Generally inventors are often unaware of the quid pro quo, that is fundamental to patent system. The display their invention to the world along with the process of making the invention, in return the government gives them the right in form of patents. One of the option for the inventors is to not file a patent, but simply to keep the invention secret. The most common example are the formula for Coca Cola or any other. There are many examples of patents that had virtually no value because the claims were undetectable, unenforceable, or ridiculously narrow. In the process of getting a worthless patent a bad patent, the company gave up their complete road map for how to manufacture and use their product. These bad patents are not just waste of money but their competitive advantage is eviscerated by disclosing everything they know. Part of the analysis prior to filing patent is to first estimate how broad or narrow a patent might be, then evaluate whether the patent at that breadth would be worth pursuing.

How does this happen?

One very typical scenario is when a startup company thinks they really need a patent and then drain their brain to how would they do so. Often just before they do a presentation for the first time and public ally disclose their invention to the world. It is conventional but terrible practice, for patent attorneys to file a provisional patent application in this situation. The attorney gets caught at the last moment and collect whatever information is available, and file a provisional application. Some companies put their deep secrets such as , pages of lab notebooks, internal decision making processes, internal financial projections, even source code for their software in the provisional patent application. This is done with the mistaken belief that the provisional application will not be made public.This situation happens because the patent attorney thinks they will sort it out later. Maybe something in one of the document will support some patent claims that we want to file a patent a year form now. From Patent attorneys’ perspective the larger the pile of information however dis organised the more likely it will be that they can find something patentable. Form client’s perspective they have given up their most valuable trade-secret including all their internal document, in exchange of their patent.

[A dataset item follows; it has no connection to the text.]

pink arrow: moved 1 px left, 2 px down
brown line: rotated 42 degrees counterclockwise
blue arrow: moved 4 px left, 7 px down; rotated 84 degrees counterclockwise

What to do if this happens?

How a investor should respond when a startup files these types of “kitchen sink”, provisional patent application? One option to consider is to abandon the provisional patent application and start all over again. This appears to be very drastic measure on the surface but not as drastic as it sounds. In many cases, these types of patent applications are very thin when it comes to describing the actual patent claims. Consequently, this provisional application does not actually give the right of priority to the filing date, so the real right of priority would only start with the second, non-provisional application. In this case, the company did not have decent protection to begin with, so abandoning the provisional application and writing a good non-provisional application has no downside. In fact, there is a big upside because the company’s trade secrets are not published.

The US allows for a “provisional patent application”, which serves as a placeholder for a “non-provisional” patent application, which must be filed within a year, after provisional patent application. The non-provisional is the only type of patent application that gets examined by USPTO. Provisional patent application are often touted as “the poor man’s patent”.  When subsequent non-provisional application is published the provisional application then becomes a part of the record. If there is no subsequent non provisional application the provisional application will remain a sceret forever. This is just another example of how the attorney’s interest in getting patents can severely compromise the company’s interests. The company would have a very hard time enforcing any of their “trade secrets” when they publically disclose them in a patent application, because they would no longer be trade secrets. For example, a disgruntled employee may join a competitor and bring all the trade secrets with them, and the company could not bring a claim against the employee to try to stop them from sharing the “trade secrets”.